La gran señal con la que se reconocerá que somos cristianos es única y exclusivamente el amor. La gente dirá: miren cómo se aman, y querrán formar parte de nuestra comunidad. Pero si ven envidias, chismes entre unos y otros, resentimientos, grupos aislados que se oponen a cualquier cambio o innovación… mejor no voy a la Iglesia, enciendo el televisor y veo la telenovela del momento: también ahí hay envidias, chismes, intrigas, ¡pero es más entretenido!

Es cierto que la fe no puede depender de lo bueno o malo que sea el hombre, pero, ¡vaya que ayuda cuando estoy descubriendo mi compromiso cristiano! Y podemos ser motivo de bendición o de escándalo para muchos, que después de ver, sea nuestra manera de amarnos o nuestra manera de tratarnos mal, conocerán el rostro de Jesús y querrán acogerlo en sus vidas o… no querrán saber nada de Él.


Es tan importante entender esto… se basa en este momento solemne de la vida de Jesús: la última cena, la despedida de los discípulos, antes de ir a la cruz y resucitar al tercer día… es el testamento del Maestro. Cuando la intimidad era más profunda que nunca, que las miradas se concentraban en el Amigo, en el Maestro y en el Señor, Él manifestó a sus discípulos el deseo más profundo de su corazón… ámense. ¿Cómo? Como yo los amé. ¿Cómo nos amaste, Señor? Hasta la muerte. Pero… ¿sólo hasta la muerte? No. Mi amor es más fuerte que la muerte… el amor verdadero es más fuerte que la muerte: hasta la vida que no tiene fin. Así les amé. Ámense así.

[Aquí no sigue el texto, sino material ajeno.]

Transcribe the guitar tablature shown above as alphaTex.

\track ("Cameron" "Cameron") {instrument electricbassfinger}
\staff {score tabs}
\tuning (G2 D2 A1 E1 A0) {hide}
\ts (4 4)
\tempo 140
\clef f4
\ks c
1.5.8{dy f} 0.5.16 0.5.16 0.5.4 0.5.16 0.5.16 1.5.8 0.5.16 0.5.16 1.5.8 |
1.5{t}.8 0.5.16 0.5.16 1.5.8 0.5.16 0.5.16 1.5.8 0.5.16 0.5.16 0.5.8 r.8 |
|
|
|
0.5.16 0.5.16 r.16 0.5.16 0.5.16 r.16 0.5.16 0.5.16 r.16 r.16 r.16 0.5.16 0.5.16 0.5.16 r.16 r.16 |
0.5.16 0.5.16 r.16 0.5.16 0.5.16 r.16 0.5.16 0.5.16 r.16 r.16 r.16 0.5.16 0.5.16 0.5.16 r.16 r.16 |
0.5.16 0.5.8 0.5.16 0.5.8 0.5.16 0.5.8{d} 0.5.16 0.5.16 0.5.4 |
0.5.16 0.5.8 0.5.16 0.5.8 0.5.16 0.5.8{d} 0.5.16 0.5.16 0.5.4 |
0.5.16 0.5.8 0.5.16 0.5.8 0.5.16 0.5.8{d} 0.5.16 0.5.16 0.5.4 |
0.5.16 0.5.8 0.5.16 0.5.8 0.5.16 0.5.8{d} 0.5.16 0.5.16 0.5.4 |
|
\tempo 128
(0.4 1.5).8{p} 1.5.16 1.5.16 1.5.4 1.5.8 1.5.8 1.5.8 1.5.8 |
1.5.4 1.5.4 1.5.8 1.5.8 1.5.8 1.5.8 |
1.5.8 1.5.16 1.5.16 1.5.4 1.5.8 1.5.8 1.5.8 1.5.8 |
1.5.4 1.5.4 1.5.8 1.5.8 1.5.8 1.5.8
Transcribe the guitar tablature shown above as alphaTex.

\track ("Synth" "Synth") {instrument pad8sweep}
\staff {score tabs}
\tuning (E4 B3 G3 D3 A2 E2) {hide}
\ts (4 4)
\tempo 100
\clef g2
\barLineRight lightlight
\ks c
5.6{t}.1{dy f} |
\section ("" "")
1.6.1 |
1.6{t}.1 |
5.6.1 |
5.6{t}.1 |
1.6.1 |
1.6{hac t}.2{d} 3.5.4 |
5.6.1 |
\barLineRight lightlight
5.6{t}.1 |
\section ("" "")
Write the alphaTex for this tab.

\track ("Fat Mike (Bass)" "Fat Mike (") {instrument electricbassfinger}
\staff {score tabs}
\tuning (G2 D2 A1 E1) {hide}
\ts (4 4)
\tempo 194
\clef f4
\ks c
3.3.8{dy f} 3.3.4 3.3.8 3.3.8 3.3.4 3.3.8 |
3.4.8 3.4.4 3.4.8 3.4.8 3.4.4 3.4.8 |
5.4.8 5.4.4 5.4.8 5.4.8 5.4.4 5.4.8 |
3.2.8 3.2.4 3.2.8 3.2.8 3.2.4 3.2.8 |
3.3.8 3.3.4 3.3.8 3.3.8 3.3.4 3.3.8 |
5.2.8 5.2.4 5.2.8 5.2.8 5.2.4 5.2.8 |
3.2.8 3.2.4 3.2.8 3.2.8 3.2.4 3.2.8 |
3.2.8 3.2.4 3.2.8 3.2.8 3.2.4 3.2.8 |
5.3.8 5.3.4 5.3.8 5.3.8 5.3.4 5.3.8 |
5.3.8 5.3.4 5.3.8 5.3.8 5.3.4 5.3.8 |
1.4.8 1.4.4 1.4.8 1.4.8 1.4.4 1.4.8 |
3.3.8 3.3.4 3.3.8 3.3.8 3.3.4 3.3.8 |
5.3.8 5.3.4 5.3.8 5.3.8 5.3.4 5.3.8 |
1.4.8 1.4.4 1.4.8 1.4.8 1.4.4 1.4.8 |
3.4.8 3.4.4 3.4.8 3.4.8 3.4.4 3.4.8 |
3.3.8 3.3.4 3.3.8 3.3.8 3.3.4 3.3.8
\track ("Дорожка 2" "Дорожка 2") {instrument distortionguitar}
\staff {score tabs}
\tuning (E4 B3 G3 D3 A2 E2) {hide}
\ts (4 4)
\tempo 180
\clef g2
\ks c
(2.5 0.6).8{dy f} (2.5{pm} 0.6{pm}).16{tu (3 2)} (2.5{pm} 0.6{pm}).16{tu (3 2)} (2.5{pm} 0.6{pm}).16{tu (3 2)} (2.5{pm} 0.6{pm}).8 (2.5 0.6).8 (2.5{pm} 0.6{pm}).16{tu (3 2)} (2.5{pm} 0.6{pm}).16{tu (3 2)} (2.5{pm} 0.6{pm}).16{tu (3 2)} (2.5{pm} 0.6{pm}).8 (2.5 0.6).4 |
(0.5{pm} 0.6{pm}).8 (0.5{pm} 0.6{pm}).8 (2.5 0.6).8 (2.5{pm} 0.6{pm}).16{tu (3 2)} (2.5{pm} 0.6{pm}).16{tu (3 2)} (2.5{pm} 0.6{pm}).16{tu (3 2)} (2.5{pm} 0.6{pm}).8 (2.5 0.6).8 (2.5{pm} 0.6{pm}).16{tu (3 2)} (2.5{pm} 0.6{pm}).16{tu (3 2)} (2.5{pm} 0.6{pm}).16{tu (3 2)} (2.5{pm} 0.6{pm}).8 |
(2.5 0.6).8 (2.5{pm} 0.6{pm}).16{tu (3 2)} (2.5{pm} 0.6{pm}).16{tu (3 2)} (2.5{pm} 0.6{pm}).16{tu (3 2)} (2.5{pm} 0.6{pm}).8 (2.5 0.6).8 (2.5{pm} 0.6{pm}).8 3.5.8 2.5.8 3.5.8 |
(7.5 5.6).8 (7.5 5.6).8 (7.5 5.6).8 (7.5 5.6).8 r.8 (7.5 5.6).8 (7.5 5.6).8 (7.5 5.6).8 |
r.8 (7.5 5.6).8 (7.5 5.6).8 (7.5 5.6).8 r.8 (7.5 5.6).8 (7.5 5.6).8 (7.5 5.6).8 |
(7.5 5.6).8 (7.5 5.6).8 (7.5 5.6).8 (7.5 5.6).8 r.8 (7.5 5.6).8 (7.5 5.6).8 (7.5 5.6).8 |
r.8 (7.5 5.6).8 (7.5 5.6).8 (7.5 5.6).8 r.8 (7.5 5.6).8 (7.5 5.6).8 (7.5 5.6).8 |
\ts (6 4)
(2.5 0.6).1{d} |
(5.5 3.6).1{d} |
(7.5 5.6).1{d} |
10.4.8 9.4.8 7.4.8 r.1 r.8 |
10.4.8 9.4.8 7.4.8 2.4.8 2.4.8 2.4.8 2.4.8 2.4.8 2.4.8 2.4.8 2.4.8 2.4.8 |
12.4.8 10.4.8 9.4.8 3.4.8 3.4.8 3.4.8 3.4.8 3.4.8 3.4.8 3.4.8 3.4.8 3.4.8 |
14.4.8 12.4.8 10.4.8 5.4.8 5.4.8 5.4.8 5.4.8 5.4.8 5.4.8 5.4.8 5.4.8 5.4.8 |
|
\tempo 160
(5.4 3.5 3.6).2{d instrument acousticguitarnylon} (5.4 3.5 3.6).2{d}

Por eso, observemos nuestra vida hoy, y nuestro testimonio cristiano, sea en mi familia, lugar de estudio o de trabajo: ¿refleja lo que digo creer? ¿Qué debo cambiar para cumplir cada vez más este mandamiento en la Iglesia, en la familia, en mi ambiente y donde sea? Pongámonos la mano en el corazón y reconozcamos que no siempre es el otro el envidioso, que no me quiere o es problemático… a veces tengo parte en que la Iglesia no sea tan comunidad como debiera ser. Que el Señor nos ayude a expresar el amor que ha depositado en nuestra vida principalmente en el hermano y en la hermana que está a mi lado.


Señor,
Tú que te has dignado redimirnos
y has querido hacernos hijos tuyos;
míranos siempre con amor de Padre
y haz que cuantos creemos en Cristo tu Hijo,
alcancemos la libertad verdadera y la herencia eterna.